Acı veren durum “yoksa siz değersiz olanı daha hayırlı olanla mı değiştirmek istiyorsunuz” gerçeğidir. Tutuklunun zindandan çıktıktan sonra tekrar kendini zindana atması gibi bir şey. Arap halkları gerçekten özgürlük ve onuru, bunların kutsiyetini anladılar mı? Gerçekten bunu anlasaydı, hiçbir şekilde bunu pazarlık konusu yapmazlardı.
Özgürlüğü kalbinde hisseden ve tatlılığını tadan biri, neye mal olursa olsun bunu pazarlık konusu yapmaz. Mal, mülk, ekonomik refah, güvenlik ve istikrar gibi hiçbir neden özgürlükten vazgeçmek için bahane olmamalıdır. Erik Hoffer’in dediği gibi, özgürlük kadar insana yakışan bir güzellik yoktur. Malcom X ise “barışı özgürlükten ayıramazsın. Çünkü bir insan özgür olmadan başkasıyla barış içinde yaşayamaz” diyor.
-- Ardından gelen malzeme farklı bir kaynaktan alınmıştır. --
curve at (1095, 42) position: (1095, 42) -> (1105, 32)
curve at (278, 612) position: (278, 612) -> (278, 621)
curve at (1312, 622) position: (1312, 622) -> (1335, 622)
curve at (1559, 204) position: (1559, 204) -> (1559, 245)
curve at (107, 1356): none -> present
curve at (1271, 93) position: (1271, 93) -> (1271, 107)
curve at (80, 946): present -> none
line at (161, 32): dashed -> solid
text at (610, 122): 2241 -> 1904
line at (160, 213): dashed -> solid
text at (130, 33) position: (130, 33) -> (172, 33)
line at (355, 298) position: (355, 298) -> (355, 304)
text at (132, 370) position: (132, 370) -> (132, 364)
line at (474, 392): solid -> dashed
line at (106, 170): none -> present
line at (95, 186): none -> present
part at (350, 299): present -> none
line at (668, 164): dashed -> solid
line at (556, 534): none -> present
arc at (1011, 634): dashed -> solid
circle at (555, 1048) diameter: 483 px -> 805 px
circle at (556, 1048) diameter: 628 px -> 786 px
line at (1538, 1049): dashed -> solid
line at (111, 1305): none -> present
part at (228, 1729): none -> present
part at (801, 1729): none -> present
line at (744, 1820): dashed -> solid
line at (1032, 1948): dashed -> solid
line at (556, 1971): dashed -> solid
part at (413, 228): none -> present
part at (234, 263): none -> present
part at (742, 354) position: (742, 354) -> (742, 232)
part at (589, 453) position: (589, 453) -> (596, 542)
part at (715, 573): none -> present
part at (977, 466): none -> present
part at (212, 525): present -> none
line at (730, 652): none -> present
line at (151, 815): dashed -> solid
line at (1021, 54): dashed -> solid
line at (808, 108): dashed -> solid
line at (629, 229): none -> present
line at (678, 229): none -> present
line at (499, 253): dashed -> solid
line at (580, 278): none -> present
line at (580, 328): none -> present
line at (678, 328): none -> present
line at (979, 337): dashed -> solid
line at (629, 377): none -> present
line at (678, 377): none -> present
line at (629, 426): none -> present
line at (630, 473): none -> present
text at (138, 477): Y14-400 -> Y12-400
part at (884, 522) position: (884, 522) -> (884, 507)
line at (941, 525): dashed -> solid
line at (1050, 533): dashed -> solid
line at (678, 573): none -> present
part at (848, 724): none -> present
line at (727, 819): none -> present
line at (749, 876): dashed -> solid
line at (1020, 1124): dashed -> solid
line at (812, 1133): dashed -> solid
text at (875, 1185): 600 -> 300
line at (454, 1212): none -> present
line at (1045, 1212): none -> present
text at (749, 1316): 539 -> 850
İnsan özgürlükle istikrar, özgürlükle ekonomik refah arasında bir tercihle karşı karşıya bırakılırsa, bu iş hayatla söz konusu şeyler arasında bir tercihle karşı karşıya bırakmak gibi bir şey olur. Dünyada hiçbir şey hayata denk olmaz. Çünkü yaşamanın özü budur. Hayat olmadan başka şeylerin bir anlamı olmaz.
Özgür olmadan yaşamak, kişinin bir görüş ve karara sahip olmadan köle gibi yaşaması demektir. Efendilerin ve ekabirin kişiyi diledikleri gibi yönlendirmesi demektir. Kelimenin tam anlamıyla hayvanların yaşamı demektir. “İnkâr edenler ise zevki sefa sürüyorlar. Hayvanların yediği gibi yiyorlar”.
Bir arkadaşımla aramda geçen diyaloğu paylaşmak istiyorum:
Arkadaşım:
“Mısır’daki kaos sana Mübarek dönemini özletmiyor mu?” deyince, ben
“Hayır, bir an bile düşünmedim”, dedim. Arkadaşım,
“Ancak şimdiyle kıyaslandığında Mübarek döneminde daha fazla istikrar vardı. Bu insanlara Haccac gibi adamlar lazım”dedi. Ben şöyle cevap verdim:
“Seninle aynı fikirde olduğum tek husus şimdiki durumun kötü olduğudur. Ancak bu durumun kötü olması diktatörlüğü meşru yapmaz. Arap ülkeleri yüz yıl karışıklık içinde kalsa yine bu durum onlara özgürlüklerini ellerinden almayı, onları köleleştirmeyi meşru kılmaz. Devrimlerin gerçekleştiği ülkelerde gördüğümüz karışıklık, uzun süren diktatörlüğün bir sonucudur. Diktatörlükle yönetilen bir yerde istikrarın bir anlamı olmaz. Çünkü sahte bir istikrardır. Bu istikrarın arkasında zulüm, baskı ve fesat vardır. Bugünkü durum her ne kadar arzulanan bir durum değilse de, şimdiye kadar gizlemeye çalıştığımız marazlarımızı, kusurlarımızı ve eksiklerimizi ortaya çıkardı. Bu, hatalarımızı, marazlarımızı, eksiklerimizi tedavi etmemize eşsiz bir tarihi fırsat sunuyor.”
Özgürlük temel bir değerdir. Özgürlüğü tadan biri bunu dünyadaki hiçbir tada değişmez.